Rosset pour ouvrir les feux

Avant le tirage au sort, Claudio Mezzadri, le successeur d'Oberer, n'avait émis qu'un souhait: que Marc Rosset joue en premier. Il avait sans doute en tête que cela faciliterait les grands débuts de Roger Federer en Coupe Davis, en admettant que le Genevois l'emporte évidemment. Les vœux du nouveau mentor de la sélection helvétique se sont réalisés. Le numéro un suisse a non seulement ouvert les feux, mais il a également rempli son contrat en s'imposant en trois sets.

Cette rencontre d'ouverture n'a pas été d'un niveau exceptionnel, tant s'en faut, entre autres parce que l'expérimenté Pozzi a le don de faire mal jouer ses adversaires.
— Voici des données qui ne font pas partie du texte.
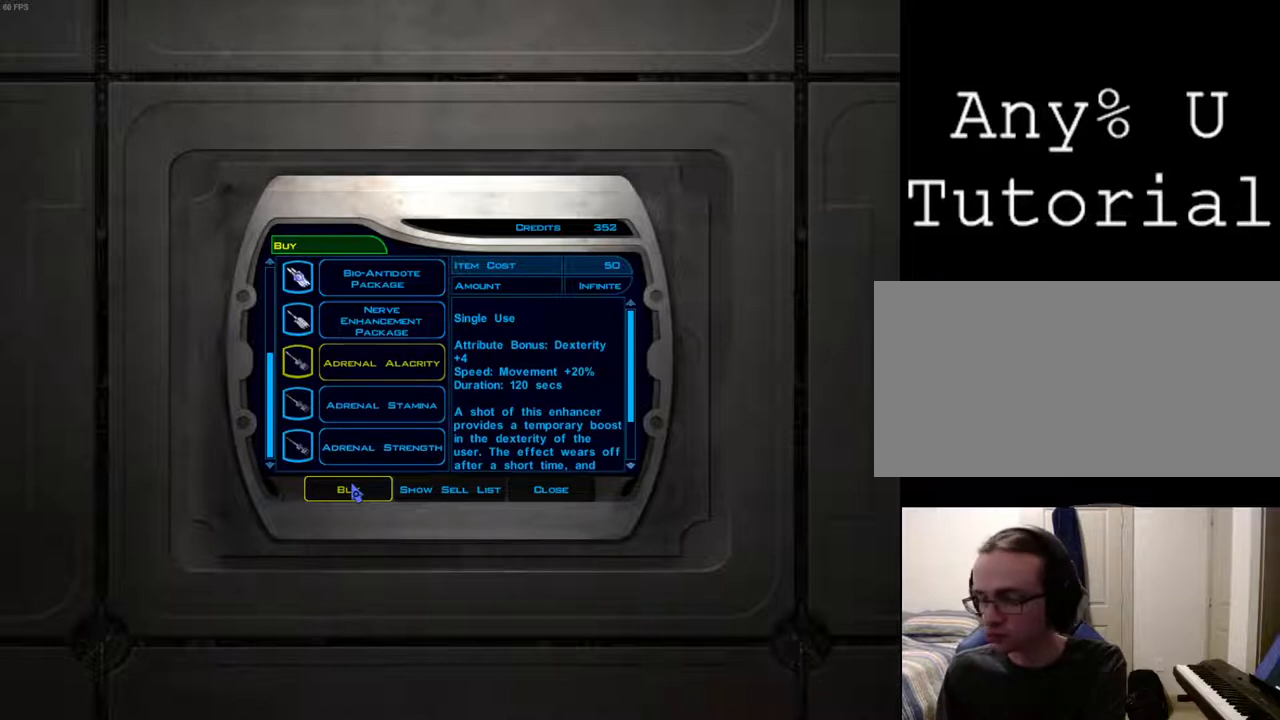
{"keys": [], "mouse": ["left"], "events": [[233, "mouse_left", "down"], [267, "mouse_left", "up"], [367, "mouse_left", "down"], [433, "mouse_left", "up"], [500, "mouse_left", "down"]]}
L'essentiel, à savoir le premier point pour la Suisse, Rosset l'a cependant obtenu en ne connaissant que deux légères alertes, d'abord quand il a perdu sa mise en jeu au moment de servir à 5-4 pour le gain du set initial et ensuite lorsqu'il a été mené 3-5 dans la troisième manche. Impérial lors des jeux décisifs qui ont conclu les deux sets cités plus haut, Rosset a évité toute mauvaise surprise et permis ainsi à son jeune camarade Federer d'entamer sa carrière en Coupe Davis dans les meilleures conditions.

Le culot de Federer

Le dénommé Federer a profité de l'aubaine. Opposé à un Sanguinetti certes souvent éliminé au premier tour cette année mais qui est 48e joueur mondial et qui a battu Todd Martin en trois manches aux Etats-Unis en demi-finale de Coupe Davis la saison passée, le numéro deux helvétique a réalisé une performance remarquable pour son âge (il n'a pas encore 18 ans) et son classement ATP (il n'est pour l'instant que 123e). Il a suscité de la sorte l'admiration d'un public neuchâtelois venu nombreux à la Patinoire du Littoral.
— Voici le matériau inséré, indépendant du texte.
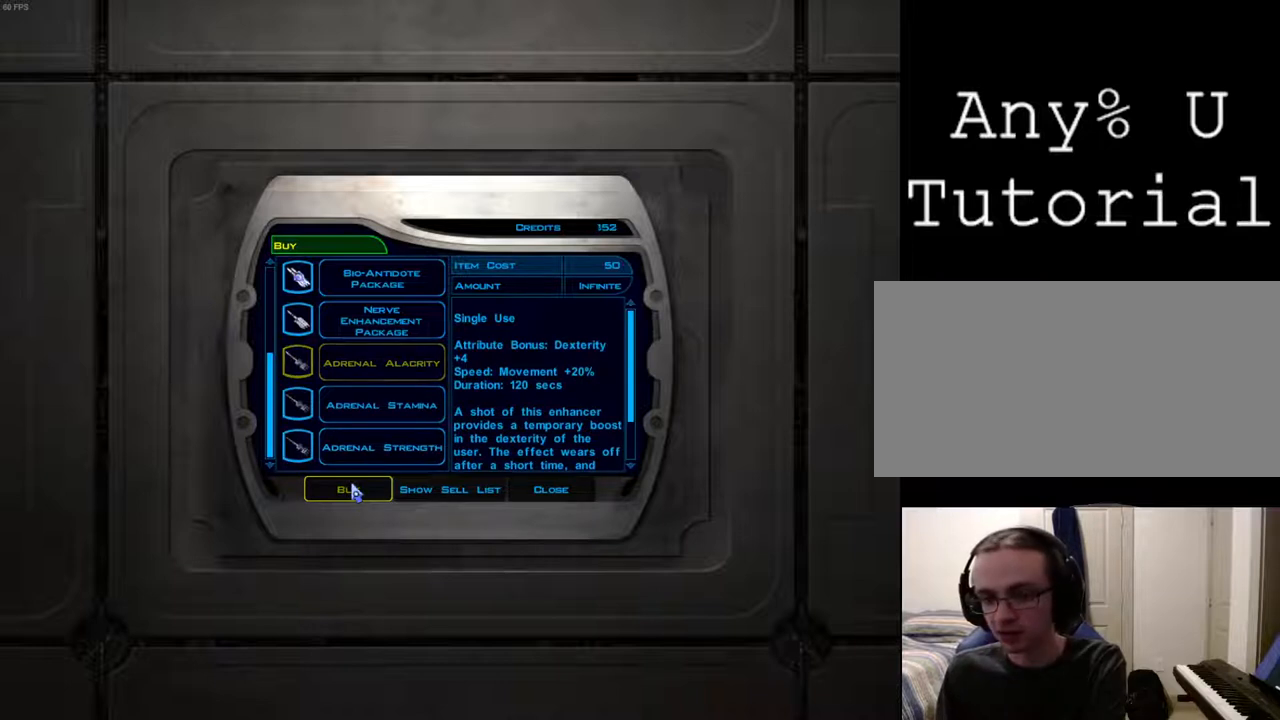
{"keys": [], "mouse": [], "events": [[67, "mouse_left", "up"], [167, "mouse_left", "down"], [233, "mouse_left", "up"]]}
Il faut admettre qu'il est impressionnant de voir un espoir faire ses débuts en Coupe Davis avec un tel aplomb. Federer a disputé une excellente première manche et, s'il a totalement passé à côté du jeu décisif du deuxième set par manque d'expérience et de lucidité, il a parfaitement su se reprendre au cours des deux ultimes manches en s'appuyant sur ses points forts, c'est-à-dire son service et son coup droit. Le mérite de Federer est d'autant plus grand que Sanguinetti a joué une partie tout à fait digne d'éloge pour un professionnel en panne de confiance.

On se réjouit d'ores et déjà de revoir Roger Federer à l'œuvre, mais il est probable que sa rencontre de dimanche n'ait plus d'importance. Rosset et Manta ont en effet les moyens d'assurer dès aujourd'hui la victoire suisse face à un double italien privé de son pilier Diego Nargiso, grippé.